O dr. Ribeiro Ferreira, presidente do Sporting, recebe de Manuel Marques a linda medalha comemorativa da sua Festa.

Pelo sr. dr. Salazar Carreira foi lido, publicamente, o louvor que a Direcção Geral dos Desportos endereçou a Manuel Marques, após o que o homenageado distribuiu medalhas a todos quanto intervieram na reunião. Num gesto muito interessante, «Manecas» dirigiu-se ao camarote da Imprensa, para agradecer na pessoa de Ricardo Ornelas, a quem abraçou, todas as demonstrações de simpatia e apreço que os críticos desportivos lhe dispensaram no decorrer da sua carreira.
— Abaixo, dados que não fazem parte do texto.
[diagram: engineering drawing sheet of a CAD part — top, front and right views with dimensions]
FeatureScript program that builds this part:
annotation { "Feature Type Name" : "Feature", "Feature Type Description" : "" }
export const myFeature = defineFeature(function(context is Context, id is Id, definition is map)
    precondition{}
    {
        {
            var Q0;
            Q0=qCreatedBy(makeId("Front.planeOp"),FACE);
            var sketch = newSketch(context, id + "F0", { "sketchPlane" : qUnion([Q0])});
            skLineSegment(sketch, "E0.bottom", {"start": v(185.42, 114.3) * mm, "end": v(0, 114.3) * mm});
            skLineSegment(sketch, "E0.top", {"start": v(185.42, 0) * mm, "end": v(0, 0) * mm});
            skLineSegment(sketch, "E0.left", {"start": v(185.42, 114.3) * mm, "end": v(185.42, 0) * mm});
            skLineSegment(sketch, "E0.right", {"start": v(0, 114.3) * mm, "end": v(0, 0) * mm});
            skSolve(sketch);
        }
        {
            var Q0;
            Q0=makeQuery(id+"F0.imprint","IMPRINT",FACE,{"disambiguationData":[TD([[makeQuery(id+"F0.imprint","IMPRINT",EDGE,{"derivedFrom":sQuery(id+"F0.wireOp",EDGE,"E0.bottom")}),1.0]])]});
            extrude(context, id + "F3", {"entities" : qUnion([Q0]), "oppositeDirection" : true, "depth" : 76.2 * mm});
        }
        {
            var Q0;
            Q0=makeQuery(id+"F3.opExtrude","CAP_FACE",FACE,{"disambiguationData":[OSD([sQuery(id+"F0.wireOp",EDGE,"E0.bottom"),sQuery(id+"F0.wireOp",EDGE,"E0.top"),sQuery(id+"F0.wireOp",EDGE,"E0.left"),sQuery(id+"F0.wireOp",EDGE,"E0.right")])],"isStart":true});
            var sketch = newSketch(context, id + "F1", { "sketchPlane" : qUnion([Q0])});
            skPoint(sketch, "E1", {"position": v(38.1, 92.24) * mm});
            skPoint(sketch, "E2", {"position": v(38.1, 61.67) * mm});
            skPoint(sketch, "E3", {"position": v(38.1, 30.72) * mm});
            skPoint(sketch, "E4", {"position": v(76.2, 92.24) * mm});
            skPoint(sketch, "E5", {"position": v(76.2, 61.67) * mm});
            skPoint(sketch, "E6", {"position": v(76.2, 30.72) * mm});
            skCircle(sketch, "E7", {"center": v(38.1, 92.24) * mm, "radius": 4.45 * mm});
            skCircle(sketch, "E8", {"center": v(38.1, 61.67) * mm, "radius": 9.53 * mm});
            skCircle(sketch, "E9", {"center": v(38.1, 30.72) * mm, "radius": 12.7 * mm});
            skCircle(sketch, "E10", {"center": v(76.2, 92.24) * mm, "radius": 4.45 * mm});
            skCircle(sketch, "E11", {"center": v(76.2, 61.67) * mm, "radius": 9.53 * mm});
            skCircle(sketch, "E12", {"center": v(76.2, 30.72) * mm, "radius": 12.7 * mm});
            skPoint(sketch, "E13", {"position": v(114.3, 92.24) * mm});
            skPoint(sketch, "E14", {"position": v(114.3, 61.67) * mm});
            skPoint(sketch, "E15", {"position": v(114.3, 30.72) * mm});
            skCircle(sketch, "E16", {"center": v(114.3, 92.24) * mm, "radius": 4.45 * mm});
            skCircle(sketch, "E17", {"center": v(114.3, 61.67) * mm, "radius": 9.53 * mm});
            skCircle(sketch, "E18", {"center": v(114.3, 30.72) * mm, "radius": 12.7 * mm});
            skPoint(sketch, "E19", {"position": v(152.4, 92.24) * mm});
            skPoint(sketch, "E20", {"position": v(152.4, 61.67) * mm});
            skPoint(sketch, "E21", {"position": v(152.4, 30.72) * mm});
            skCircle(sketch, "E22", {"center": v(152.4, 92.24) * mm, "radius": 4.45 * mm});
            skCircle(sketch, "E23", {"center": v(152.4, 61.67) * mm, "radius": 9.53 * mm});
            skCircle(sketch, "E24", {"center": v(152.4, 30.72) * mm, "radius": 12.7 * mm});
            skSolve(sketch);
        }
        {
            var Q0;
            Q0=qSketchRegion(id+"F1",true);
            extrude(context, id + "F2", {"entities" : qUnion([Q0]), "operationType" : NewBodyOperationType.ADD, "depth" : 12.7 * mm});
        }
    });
O simpático desportinguista voltou depois ao terreno para entregar ao sr. dr. Ribeiro Ferreira uma medalha comemorativa da festa e receber inúmeras prendas de amigos e admiradores e dos organismos desportivos. Anotamos, entre outras, ofertas da A, F. L., Desportivo do Campo Grande (onde deu os primeiros passos) e Fernando Peyroteo, este vibrantemente aclamado pela assistência.

Mais tarde, aos quinze minutos do primeiro tempo do desafio Sporting-Benfica, Manuel Marques deixou o campo, acompanhado pelos seus colegas da equipa, e depois de ter recebido de Azevedo uma salva de prata oferecida pelos jogadores do «team» de honra do Sporting.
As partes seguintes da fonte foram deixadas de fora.